===== Items
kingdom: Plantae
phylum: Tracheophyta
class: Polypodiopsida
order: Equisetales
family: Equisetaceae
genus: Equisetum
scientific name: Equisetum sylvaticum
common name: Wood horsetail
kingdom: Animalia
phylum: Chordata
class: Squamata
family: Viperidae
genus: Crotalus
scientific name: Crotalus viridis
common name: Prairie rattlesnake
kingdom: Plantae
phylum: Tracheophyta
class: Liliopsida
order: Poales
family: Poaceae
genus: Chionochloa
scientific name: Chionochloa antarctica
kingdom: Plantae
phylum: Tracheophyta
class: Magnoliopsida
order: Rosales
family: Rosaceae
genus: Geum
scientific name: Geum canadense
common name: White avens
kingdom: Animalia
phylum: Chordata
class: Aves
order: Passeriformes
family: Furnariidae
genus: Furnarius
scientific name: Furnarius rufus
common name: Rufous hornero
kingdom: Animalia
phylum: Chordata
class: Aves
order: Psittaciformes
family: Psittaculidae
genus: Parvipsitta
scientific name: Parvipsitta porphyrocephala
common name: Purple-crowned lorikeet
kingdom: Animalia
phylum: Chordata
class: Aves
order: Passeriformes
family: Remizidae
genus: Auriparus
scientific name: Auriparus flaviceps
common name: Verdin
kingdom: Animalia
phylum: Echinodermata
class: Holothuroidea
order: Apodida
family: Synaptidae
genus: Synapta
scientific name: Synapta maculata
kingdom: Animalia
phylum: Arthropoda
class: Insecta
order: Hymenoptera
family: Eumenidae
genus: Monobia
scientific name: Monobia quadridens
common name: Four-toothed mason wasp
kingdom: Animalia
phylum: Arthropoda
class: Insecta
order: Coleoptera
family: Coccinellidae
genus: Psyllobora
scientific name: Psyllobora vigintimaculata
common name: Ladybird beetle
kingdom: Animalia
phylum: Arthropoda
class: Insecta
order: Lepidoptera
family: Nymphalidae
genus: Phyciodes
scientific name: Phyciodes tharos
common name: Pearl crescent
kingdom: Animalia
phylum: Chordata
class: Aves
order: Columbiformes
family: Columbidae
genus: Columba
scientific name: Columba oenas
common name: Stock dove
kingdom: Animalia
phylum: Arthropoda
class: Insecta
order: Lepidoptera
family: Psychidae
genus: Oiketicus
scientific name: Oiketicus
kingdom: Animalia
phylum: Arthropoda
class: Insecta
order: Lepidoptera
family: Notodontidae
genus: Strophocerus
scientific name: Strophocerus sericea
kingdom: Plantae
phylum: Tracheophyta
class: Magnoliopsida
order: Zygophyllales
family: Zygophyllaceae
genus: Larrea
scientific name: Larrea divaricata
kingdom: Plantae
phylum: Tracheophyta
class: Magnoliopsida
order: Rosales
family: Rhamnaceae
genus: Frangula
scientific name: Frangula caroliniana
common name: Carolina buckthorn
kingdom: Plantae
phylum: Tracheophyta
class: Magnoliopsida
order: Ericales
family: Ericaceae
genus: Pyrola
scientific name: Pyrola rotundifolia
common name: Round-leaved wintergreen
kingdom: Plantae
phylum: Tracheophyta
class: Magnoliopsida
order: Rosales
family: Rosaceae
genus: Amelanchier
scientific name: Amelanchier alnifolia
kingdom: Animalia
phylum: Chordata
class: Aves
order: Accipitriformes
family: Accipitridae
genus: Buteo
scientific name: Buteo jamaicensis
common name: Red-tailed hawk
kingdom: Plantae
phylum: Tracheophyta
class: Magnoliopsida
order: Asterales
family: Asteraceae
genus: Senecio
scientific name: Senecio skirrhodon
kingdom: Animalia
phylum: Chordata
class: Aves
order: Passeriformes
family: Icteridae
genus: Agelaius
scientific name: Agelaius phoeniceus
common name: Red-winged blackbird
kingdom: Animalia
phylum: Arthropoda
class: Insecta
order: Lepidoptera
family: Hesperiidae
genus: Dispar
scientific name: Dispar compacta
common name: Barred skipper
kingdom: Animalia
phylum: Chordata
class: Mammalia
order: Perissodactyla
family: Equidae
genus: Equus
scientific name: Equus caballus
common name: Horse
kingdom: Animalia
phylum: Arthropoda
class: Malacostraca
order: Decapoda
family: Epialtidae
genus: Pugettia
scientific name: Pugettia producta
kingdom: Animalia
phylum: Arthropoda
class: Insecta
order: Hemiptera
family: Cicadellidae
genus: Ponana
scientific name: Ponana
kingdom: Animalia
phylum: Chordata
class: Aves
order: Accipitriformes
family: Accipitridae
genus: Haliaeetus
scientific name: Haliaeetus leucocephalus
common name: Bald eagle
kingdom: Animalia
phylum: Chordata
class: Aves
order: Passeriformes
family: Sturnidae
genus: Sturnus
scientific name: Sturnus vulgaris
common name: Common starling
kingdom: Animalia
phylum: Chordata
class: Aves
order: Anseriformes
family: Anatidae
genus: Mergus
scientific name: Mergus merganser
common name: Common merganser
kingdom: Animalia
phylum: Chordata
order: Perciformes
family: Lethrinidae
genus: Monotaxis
==========
Prompt
Copy out every line of the listing above word for word, leaving nothing out and changing nothing.

Result for this exercise
kingdom: Plantae
phylum: Tracheophyta
class: Polypodiopsida
order: Equisetales
family: Equisetaceae
genus: Equisetum
scientific name: Equisetum sylvaticum
common name: Wood horsetail
kingdom: Animalia
phylum: Chordata
class: Squamata
family: Viperidae
genus: Crotalus
scientific name: Crotalus viridis
common name: Prairie rattlesnake
kingdom: Plantae
phylum: Tracheophyta
class: Liliopsida
order: Poales
family: Poaceae
genus: Chionochloa
scientific name: Chionochloa antarctica
kingdom: Plantae
phylum: Tracheophyta
class: Magnoliopsida
order: Rosales
family: Rosaceae
genus: Geum
scientific name: Geum canadense
common name: White avens
kingdom: Animalia
phylum: Chordata
class: Aves
order: Passeriformes
family: Furnariidae
genus: Furnarius
scientific name: Furnarius rufus
common name: Rufous hornero
kingdom: Animalia
phylum: Chordata
class: Aves
order: Psittaciformes
family: Psittaculidae
genus: Parvipsitta
scientific name: Parvipsitta porphyrocephala
common name: Purple-crowned lorikeet
kingdom: Animalia
phylum: Chordata
class: Aves
order: Passeriformes
family: Remizidae
genus: Auriparus
scientific name: Auriparus flaviceps
common name: Verdin
kingdom: Animalia
phylum: Echinodermata
class: Holothuroidea
order: Apodida
family: Synaptidae
genus: Synapta
scientific name: Synapta maculata
kingdom: Animalia
phylum: Arthropoda
class: Insecta
order: Hymenoptera
family: Eumenidae
genus: Monobia
scientific name: Monobia quadridens
common name: Four-toothed mason wasp
kingdom: Animalia
phylum: Arthropoda
class: Insecta
order: Coleoptera
family: Coccinellidae
genus: Psyllobora
scientific name: Psyllobora vigintimaculata
common name: Ladybird beetle
kingdom: Animalia
phylum: Arthropoda
class: Insecta
order: Lepidoptera
family: Nymphalidae
genus: Phyciodes
scientific name: Phyciodes tharos
common name: Pearl crescent
kingdom: Animalia
phylum: Chordata
class: Aves
order: Columbiformes
family: Columbidae
genus: Columba
scientific name: Columba oenas
common name: Stock dove
kingdom: Animalia
phylum: Arthropoda
class: Insecta
order: Lepidoptera
family: Psychidae
genus: Oiketicus
scientific name: Oiketicus
kingdom: Animalia
phylum: Arthropoda
class: Insecta
order: Lepidoptera
family: Notodontidae
genus: Strophocerus
scientific name: Strophocerus sericea
kingdom: Plantae
phylum: Tracheophyta
class: Magnoliopsida
order: Zygophyllales
family: Zygophyllaceae
genus: Larrea
scientific name: Larrea divaricata
kingdom: Plantae
phylum: Tracheophyta
class: Magnoliopsida
order: Rosales
family: Rhamnaceae
genus: Frangula
scientific name: Frangula caroliniana
common name: Carolina buckthorn
kingdom: Plantae
phylum: Tracheophyta
class: Magnoliopsida
order: Ericales
family: Ericaceae
genus: Pyrola
scientific name: Pyrola rotundifolia
common name: Round-leaved wintergreen
kingdom: Plantae
phylum: Tracheophyta
class: Magnoliopsida
order: Rosales
family: Rosaceae
genus: Amelanchier
scientific name: Amelanchier alnifolia
kingdom: Animalia
phylum: Chordata
class: Aves
order: Accipitriformes
family: Accipitridae
genus: Buteo
scientific name: Buteo jamaicensis
common name: Red-tailed hawk
kingdom: Plantae
phylum: Tracheophyta
class: Magnoliopsida
order: Asterales
family: Asteraceae
genus: Senecio
scientific name: Senecio skirrhodon
kingdom: Animalia
phylum: Chordata
class: Aves
order: Passeriformes
family: Icteridae
genus: Agelaius
scientific name: Agelaius phoeniceus
common name: Red-winged blackbird
kingdom: Animalia
phylum: Arthropoda
class: Insecta
order: Lepidoptera
family: Hesperiidae
genus: Dispar
scientific name: Dispar compacta
common name: Barred skipper
kingdom: Animalia
phylum: Chordata
class: Mammalia
order: Perissodactyla
family: Equidae
genus: Equus
scientific name: Equus caballus
common name: Horse
kingdom: Animalia
phylum: Arthropoda
class: Malacostraca
order: Decapoda
family: Epialtidae
genus: Pugettia
scientific name: Pugettia producta
kingdom: Animalia
phylum: Arthropoda
class: Insecta
order: Hemiptera
family: Cicadellidae
genus: Ponana
scientific name: Ponana
kingdom: Animalia
phylum: Chordata
class: Aves
order: Accipitriformes
family: Accipitridae
genus: Haliaeetus
scientific name: Haliaeetus leucocephalus
common name: Bald eagle
kingdom: Animalia
phylum: Chordata
class: Aves
order: Passeriformes
family: Sturnidae
genus: Sturnus
scientific name: Sturnus vulgaris
common name: Common starling
kingdom: Animalia
phylum: Chordata
class: Aves
order: Anseriformes
family: Anatidae
genus: Mergus
scientific name: Mergus merganser
common name: Common merganser
kingdom: Animalia
phylum: Chordata
order: Perciformes
family: Lethrinidae
genus: Monotaxis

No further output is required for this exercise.